大変評判のいい「こちらあみ子」、近場での上映をタイミング的に逃したので休みの日にちょいと遠征して観てきました。今村夏子原作の映画化(原作未読)。監督は初長編の森井監督。ちなみに広島まで行ったんですが、その日が広島の原爆の日で物凄い警察の量でした。大好きな箱である八丁座で映画を観終わった後は平和記念公園に久々に行ったりなどしました。あ、あとこの映画が広島ロケ地というのも行ってから気づきました。なんか全体的に濃い一日でした。

 

というわけで「こちらあみ子」期待はもちろんしてましたが、観てみると凄まじい映画で、今年ベスト級の一本となりました。これは凄い!!

 

映画とは関係ない話ですが、最初に近況を少し。ちょうどこの映画を観る前日に仕事の関係で発達障害や発達障害のグレーゾーンの子供たちを預かる施設のスタッフの方々+子供達と触れる機会がありました。そこでの出来事があまりにタイムリーだったので、メモとして書いておきます。そこで働いてるとあるスタッフさんと雑談してたんですが、その人は、もともとこの施設ではなく、学童で働いていたそうで。そこに発達障害グレーゾーンの子供たちが定期的に来るんだけど、そういう時に学童の運営方針としてはどうしても発達障害のある子たちを抑えるて抑えて学童を穏便に回していく形にどうしてもなってしまうと。それに違和感を感じていて、今回こういう施設で働くことにしたと、話していました。そこでは普通の学童なら注意して、抑えていく行動だったものも、彼らに合った形でその興味を伸ばす方向で放課後に子供たちを預かっているそうで。

 

「こちらあみ子」で描かれるあみ子を観た後にまずこの前日のできごとを思い出したりしました。この映画で描かれるあみ子の「応答せよ応答せよ」という問いかけに答えてくれるなにか社会的な仕組みや、施設や、何かしらがあれば…とか、前日にそんなできごとがあったのでそこ強く思いました。映画としては割かし、前向きなラストと個人的には受け取ったものの、映画からの余白で感じられる社会的ケアの足らなさ…みたいなものも感じ取れる映画で、なんかいろんなことを感じた映画だったな。

 

映画全体として、「ままならない現実」みたいなものが詰まった、見ててつらい映画でね…。尾野真千子が慟哭するとあるシーンなんかほんとに見ててつらいんだけども。ただこの映画の特異な点はなんといってもあみ子の存在と、あみ子から見たこの世界、という視点で。物凄くつらい、ままならない現実と、あみ子から見たこの世界が逆行するように豊かに見えるというなんとも唯一無二のバランス感の映画でした。
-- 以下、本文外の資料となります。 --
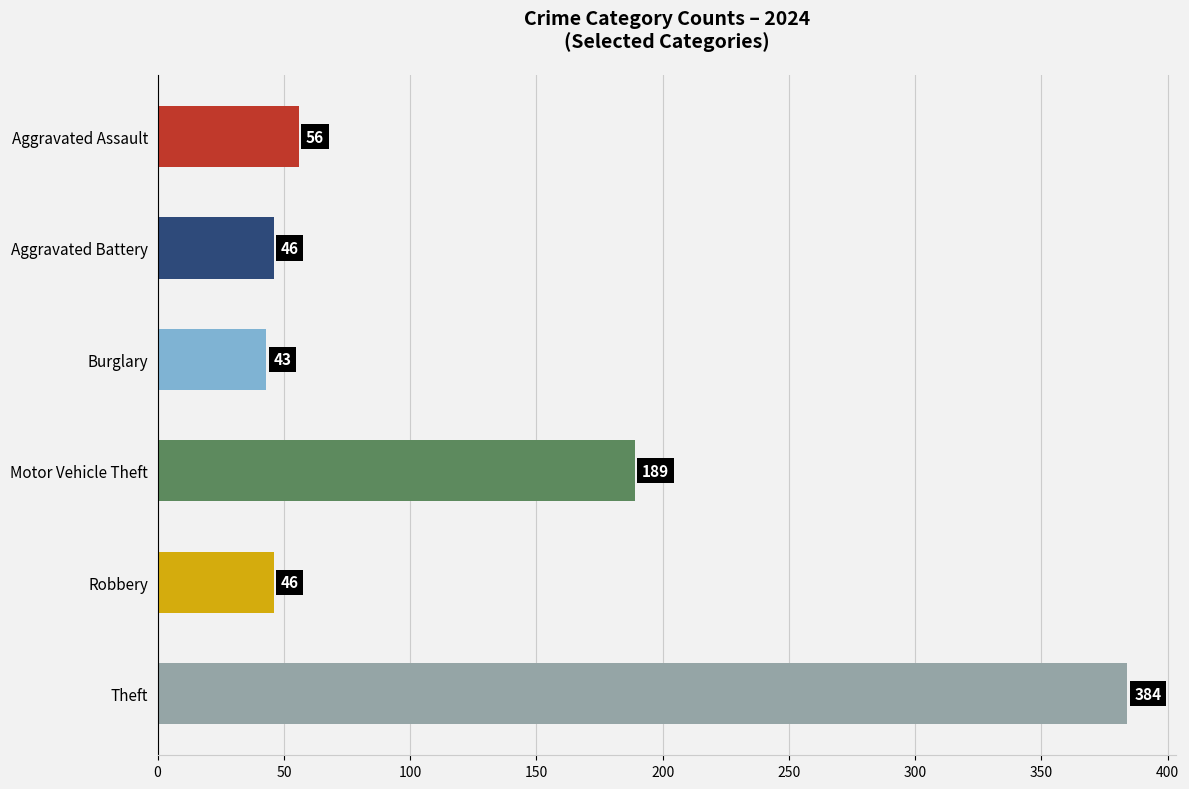

How many distinct data groups are displayed?

6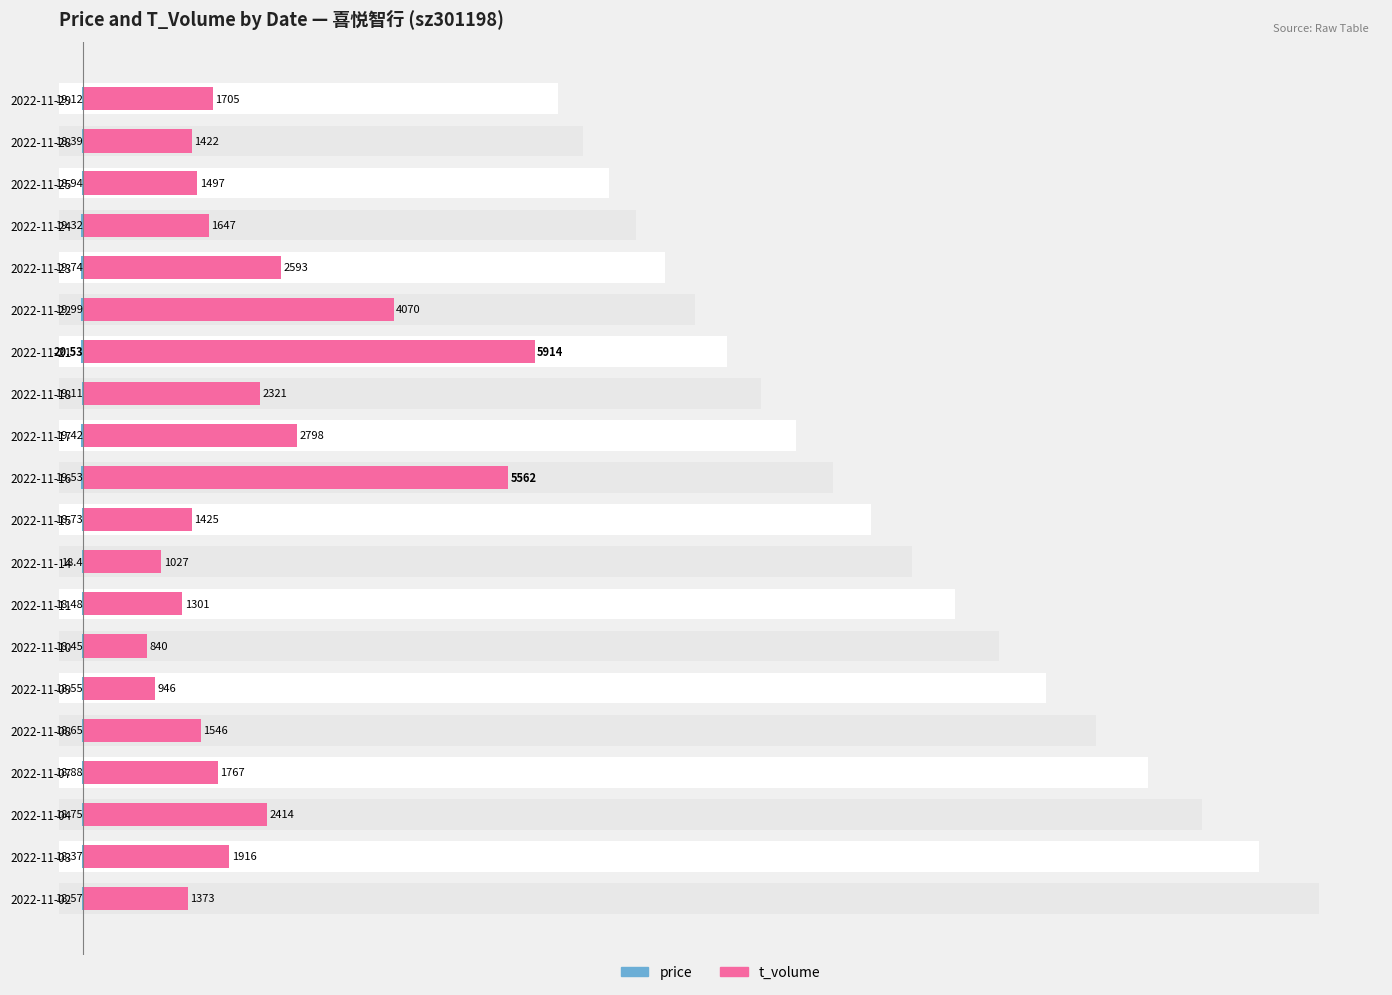

What is the difference between the maximum and minimum values in the price series?

2.2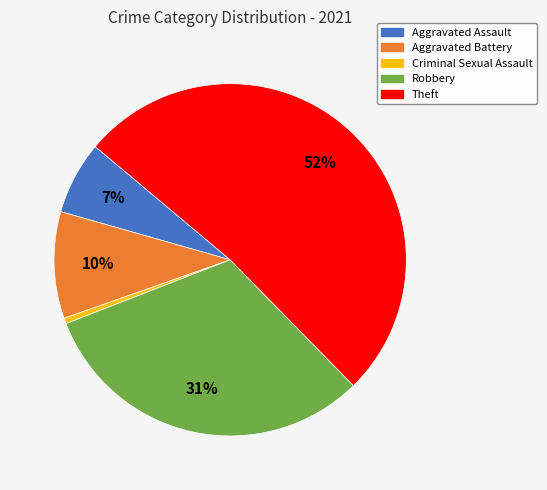

Do Aggravated Battery and Criminal Sexual Assault together represent more than half of the pie?

No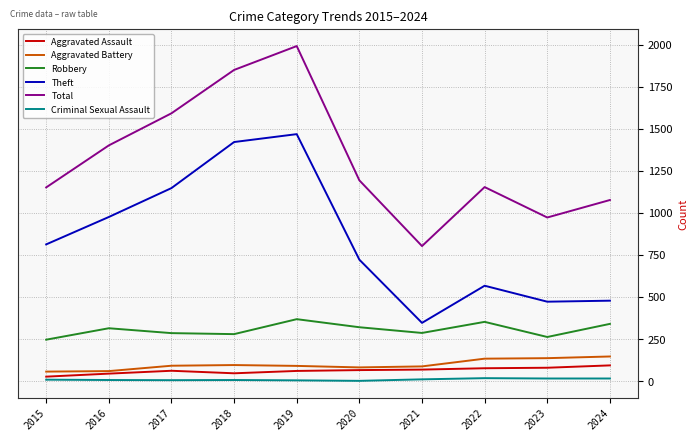

What are all the series names shown in the legend?

Aggravated Assault, Aggravated Battery, Robbery, Theft, Total, Criminal Sexual Assault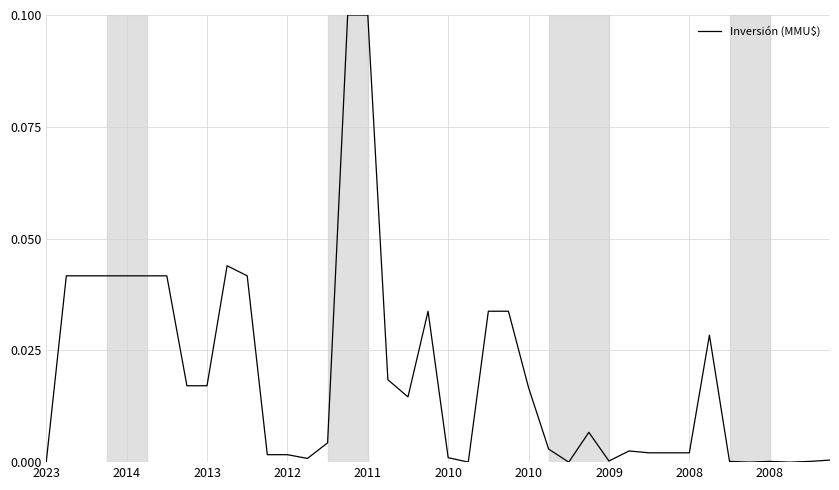

Does the chart have visible grid lines?

Yes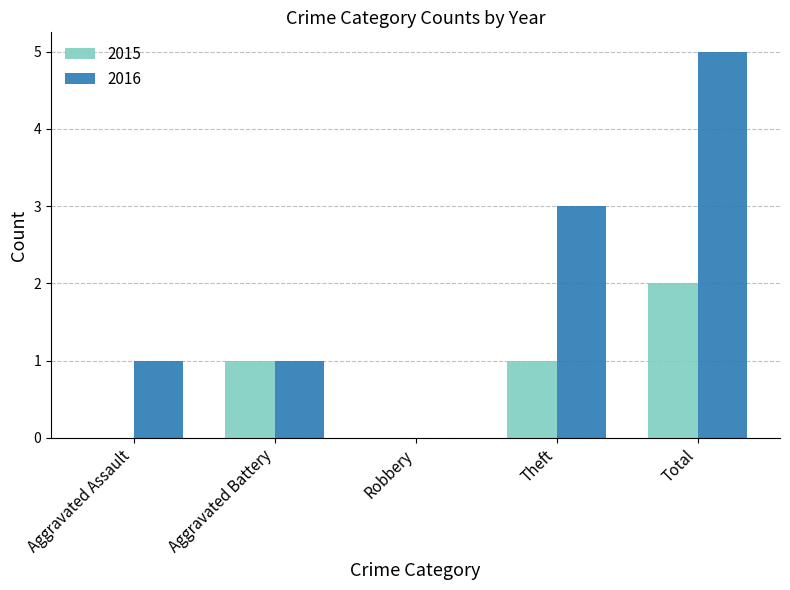

Which category has the highest value across all series?

Total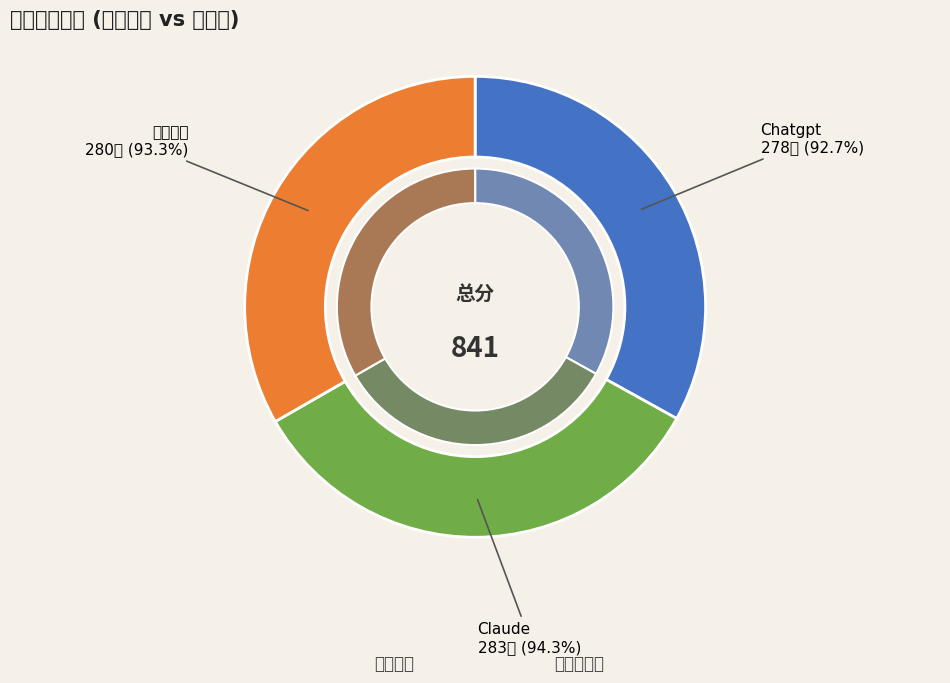

How many slices are in this pie chart?

3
予告でも印象的ですが、「応答せよ応答せよ」というあみ子のセリフ。あみ子と向き合い、「応答」してくれる人がどんどん離れていく映画で、でもだからこそ数少ない向き合ってくれる人、応答してくれる人とのやりとりは何とも言えない気持ちになります。あの坊主頭の彼、あと保健の先生。この2人はかなり印象に残りました。


応答してくれる人がいなくなる中、現れる「おばけ」たちのあの突如現れるファンタジーミュージカルと化していくシーンは見どころがすごかったな。「おばけなんてないさ」の使い方もすごい印象的。色々なことを経て、見方によっては絶望とも取れるあのおばあちゃんの家に行くラストですが。でも、最後に手招きされたおばけたちの誘いを断って自ら決断してこの世界に立つあみ子の姿は、絶望の中の希望というか。あみ子の言い表せない決意と勇敢なラストに見えて、僕はあのラストはポジティブなものとして捉えました。


エンドロールの曲もいいし、あみ子の名前の横にあるトランシーバーが最後監督に繋がるという粋なエンドロールにもうるっときたな。


てなわけで、こちらあみ子私は今年ベスト級にものすごいグッときたなぁ。もう見てしばらく経ってますが、あみ子元気かなぁ?と思い返すだけでちょっとうるっとくる。この世は不条理で、残酷でだけど、ちょっと不思議で豊かでワンダーに溢れてもいる。絶望と希望の狭間で輝くあみ子のあの姿はなんか忘れられません。素晴らしい映画でした。